Thanks for the advice. I had a guy name Simon call me. He was very aggressive, and tried selling me a dream over the phone. Then he took me on a website that looked very promising. But after reading these posts I was very cautious. In fact I rang the office and asked for the company director. I was told that he was on holidays, so i asked for the most senior person in the company, the receptionist..."uuummm mmmm mmm " I told her right off. "I am about to put 12,000 into your company and you don't even know who the most senior person in this office is?" I hung up and soon after some guy named Anthony rang me and told me that they were not affiliated with Winchester Securities whom he said were a bunch of young guys ripping everyone off. He went on to explain how there were companies out there that provided these forums just to hold companies like theirs to ransom. He told me that he had several emails from these fraudulent companies asking for money to wipe these complaints off there website....absolute B.S.  I also asked him where his principle place of business was and he gave me and address different to that on the ASICS website?? he said "Oh well we have moved into bigger and more corporate premises"  like wtf..so why have you not registered that with ASICs??  They are relentless and are sharks. I caught the Simon out by asking what the biggest investor had in his account, he told me 500k...two phone calls later I asked the same question and he told me 1.8m?? seriously, did that same investor make that much money within two days?   FRAUD...LIES...STAY CLEAR ..and yes I have I paid for information and I can confirm KiwiChaps information regarding the director. Go on the ASICs website and download.. Thieves, Con-artists, very smooth and yes typical of those Gold Coast, South Port, Bundall area low lifes. Ringing up pensioners and war-vets. SHAME SHAME....

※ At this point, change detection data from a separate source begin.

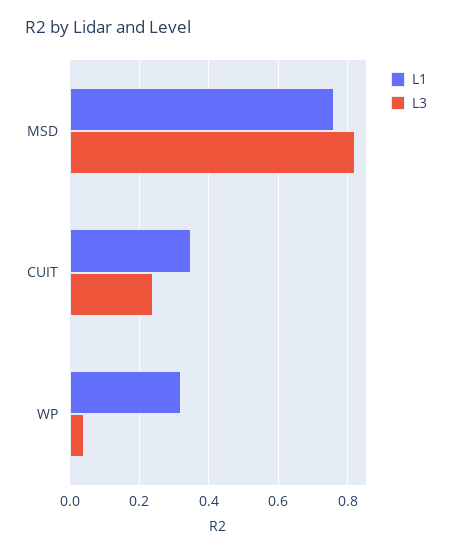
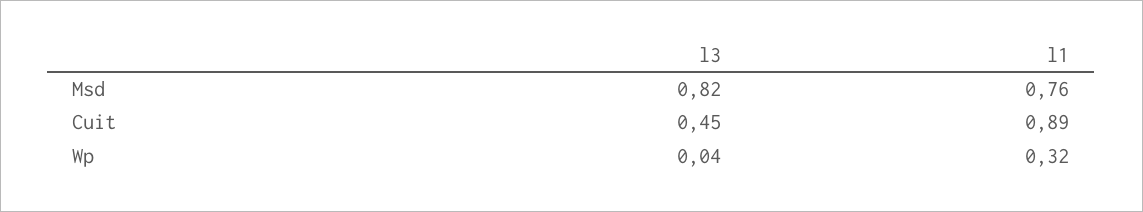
  {
    "L1": {
      "MSD": 0.76,
-     "CUIT": 0.35,
+     "CUIT": 0.89,
      "WP": 0.32
    },
    "L3": {
      "MSD": 0.82,
-     "CUIT": 0.25,
+     "CUIT": 0.45,
      "WP": 0.04
    }
  }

Formally Winchester Securities (in liquidation) now re-birthed as  THE ASSOCIATION OF TRADING PROFESSIONALS...watch out for these scam artists.


----------



## Joe Blow (20 September 2014)

Saw this company mentioned in another thread here at ASF, did a Google search on them and noticed that they went into liquidation in May last year: https://insolvencynotices.asic.gov....50946231/669e9f0c-d9a0-43e5-a9e8-d8f7008436c2


----------